For an entry to appear in passive DNS, it must be queried by a system whose DNS queries are recorded by passive DNS systems. That’s why the most comprehensive passive DNS information typically comes from providers with high query volumes, such as ISPs or companies with large customer bases. It is often advisable to subscribe to a passive DNS provider because they collect more DNS queries than the average company, providing a more comprehensive view than just local DNS queries.

SEE: Everything you need to know about the cybersecurity threat of malicious ads (Prime TechRepublic)

DNS Hijack Detection

Palo Alto Network’s method for detecting DNS hijacking begins by identifying unseen DNS records, because attackers often create new records to redirect users. Unpublished domain names are excluded from detection because they do not have sufficient historical information. Invalid records are also deleted at this stage.
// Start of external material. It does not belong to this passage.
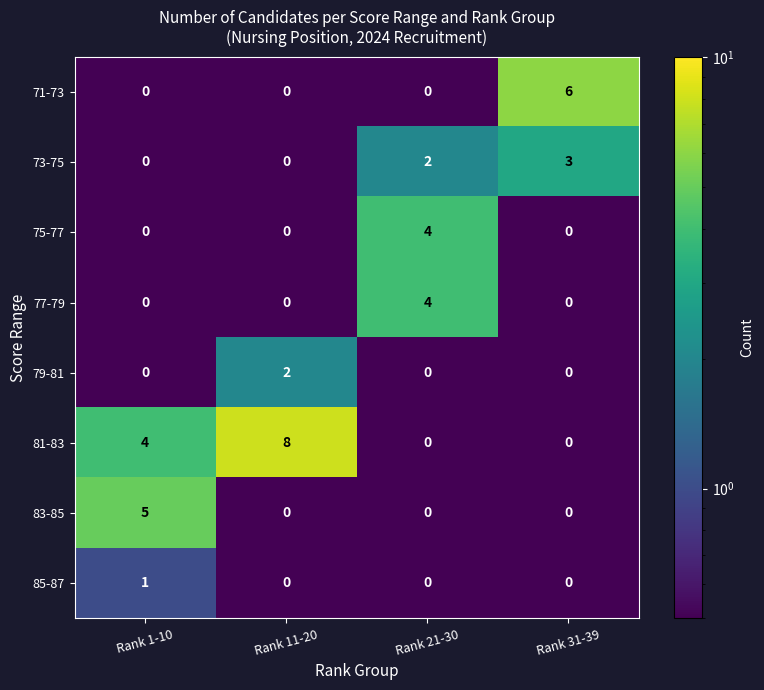

What is the difference between the 83-85 values at Rank 11-20 and Rank 1-10?

5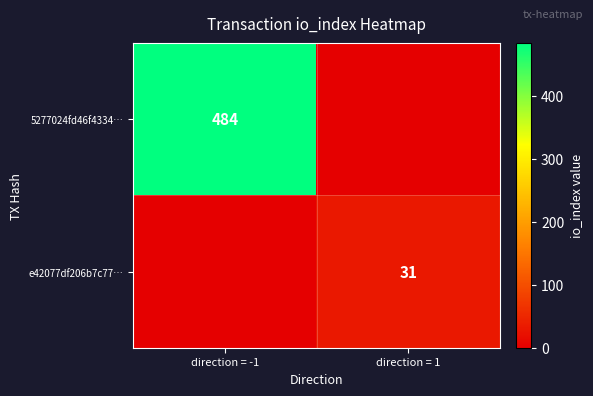

True or false: 5277024fd46f4334… has a value of 484 at direction = -1.

True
DNS records are then analyzed using passive DNS and geolocation data based on 74 features. According to the report, “certain features compare the historical usage of the new IP address to the old IP address of the domain name in the new registration.” The goal is to detect anomalies that could indicate a DNS hijacking operation. A machine learning model then provides a probability score based on the analysis.

WHOIS records are also checked to prevent a domain from being re-registered, which usually results in a complete IP address change that could be detected as a DNS hijack.

Finally, active navigations are performed on the IP addresses and HTTPS certificates of the domains. Identical results indicate false positives and therefore can be excluded from DNS hijacking operations.

DNS Hijacking Statistics

From March 27 to September 21, 2024, researchers processed 29 billion new records, of which 6,729 were flagged as DNS hijacking. This resulted in an average of 38 DNS hijacking records per day.

Unit 42 says cybercriminals have hijacked domains to host phishing content, deface websites, or distribute illicit content.

DNS hijacking: concrete examples

Unit 42 has witnessed several cases of DNS hijacking, primarily for cybercrime purposes. But it is also possible to use DNS hijacking for cyber espionage purposes.

Hungarian political party leads to phishing

One of the largest political opposition groups to the Hungarian government, the Democratic Coalition (DK), has been hosted on the same IP address subnet in Slovakia since 2017. In January 2024, researchers detected a change on the DK website, which suddenly resolved to a new German IP address, leading to a Microsoft login page instead of the political party’s usual news page.

A degraded American company

In May 2024, two domains of a major American utility management company were hacked. The FTP service, which has been leading to the same IP address since 2014, has suddenly changed. The DNS name server was hijacked using the ns1.csit-host.com controlled by the attacker.

According to the study, the attackers also used the same nameservers to hack other websites in 2017 and 2023. The aim of the operation was to show a defaced page of an activist group.

How businesses can protect themselves from this threat

To protect against these threats, the report suggests that organizations:

• Deploy multi-factor authentication to access their DNS registrar accounts. Whitelisting IP addresses allowed to access DNS settings is also a good idea.
• Take advantage of a DNS registrar that supports DNSSEC. This protocol adds a layer of security by digitally signing DNS communications, making it more difficult for malicious actors to intercept and spoof data.
• Use networking tools that compare DNS query results from third-party DNS servers, such as those of ISPs, to DNS query results obtained when using the company’s regular DNS server. A mismatch could indicate a change in DNS settings, which could be a DNS hijacking attack.

Additionally, all hardware, such as routers, should have up-to-date firmware, and all software should be up-to-date and patched to avoid being compromised by common vulnerabilities.

Disclosure: I work for Trend Micro, but the opinions expressed in this article are my own.